Dans une ère où l’on nous présente une pub de Big Mac, suivie d’une fille au corps photoshopé, il peut devenir difficile de faire la part des choses. Et non ce ne l’est pas seulement pour nous les femmes, mais pour vous aussi les boys. Cet article ne s’adresse pas non plus seulement aux personnes souffrant d’un trouble alimentaire, mais bien à quiconque désire améliorer cet aspect de sa vie.

Ça peut sembler cliché, mais on dit qu’il faut « manger pour vivre et non vivre pour manger ». C’est une bien belle phrase, mais au quotidien, la ligne est souvent mince entre les deux! J’ai donc rassemblé pour toi mes meilleurs conseils pour avoir une relation saine avec la nourriture.

1- IDENTIFIER LES TENTATIONS ET TROUVER DES ALTERNATIVES

À quel moment craques-tu habituellement? Est-ce que lorsque tu passes chaque matin devant la boulangerie, l’odeur des croissants te fait flancher? Après le souper, te diriges-tu tout droit vers le paquet de biscuits dans ton garde-manger?

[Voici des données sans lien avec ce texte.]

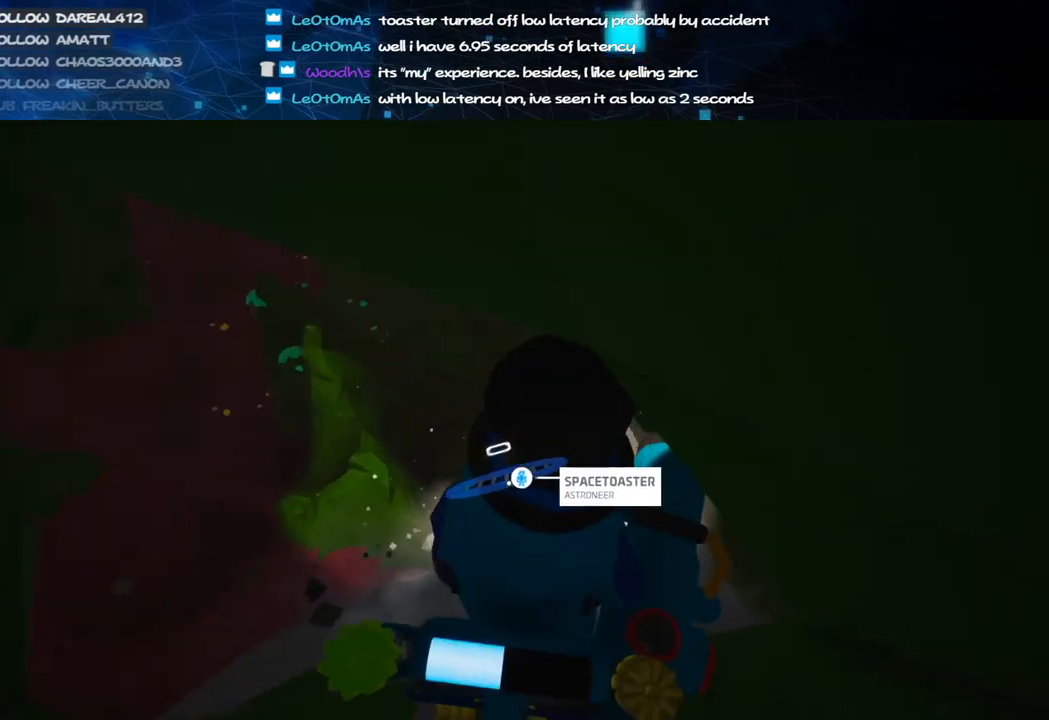
{"keys": ["d", "w"], "mouse": ["right"], "events": [[200, "mouse_left", "up"], [220, "c", "up"], [240, "mouse_right", "down"], [460, "d", "down"]]}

Les réponses à cette question sont infinies et propres à chacun. Tu te dois absolument de connaître les tiennes! Identifier clairement les situations où tu es plus à risque de faire des « mauvais choix » est la première étape. Par « mauvais choix », j’entends tout ce qui ultimement affecte négativement tes objectifs, ta vie ou ta santé et que tu regrettes après coup.

La deuxième étape est de trouver des solutions alternatives afin d’obtenir un résultat différent. Par exemple, si après mon souper je mange des biscuits à même le paquet, une alternative serait de me prendre seulement UN biscuit et de ranger le reste (je sais c’est difficile). Encore mieux, je pourrais remplacer mon biscuit par un morceau de chocolat noir à 70% de cacao et plus ou encore par une boisson chaude et réconfortante comme celle-ci.

2- MANGER EN PLEINE CONSCIENCE

L’art de manger en pleine conscience, c’est se donner le droit d’être parfaitement présent, de corps et d’esprit dans le moment du repas.

Le corps humain est une machine formidable, parfaitement doté de tous les signaux nécessaires pour nous communiquer ses besoins. Le hic est que bien souvent, nous ne l’écoutons pas assez attentivement. Constamment à la course entre le travail, les études, la famille et l’entraînement, on ne prend plus le temps de s’arrêter pour manger. Ton corps mérite que tu lui accordes ce moment.

Assieds-toi dans un endroit calme, à l’abris des distractions et prends au moins 20 minutes pour savourer ton repas, en mastiquant longuement chaque bouchée. Cela favorisera une meilleure digestion et une économie d’énergie de ton organisme pour en assimiler les nutriments. De plus, tu laisseras aux signaux de satiété le temps nécessaire pour se manifester, ce qui t’évitera de manger excessivement.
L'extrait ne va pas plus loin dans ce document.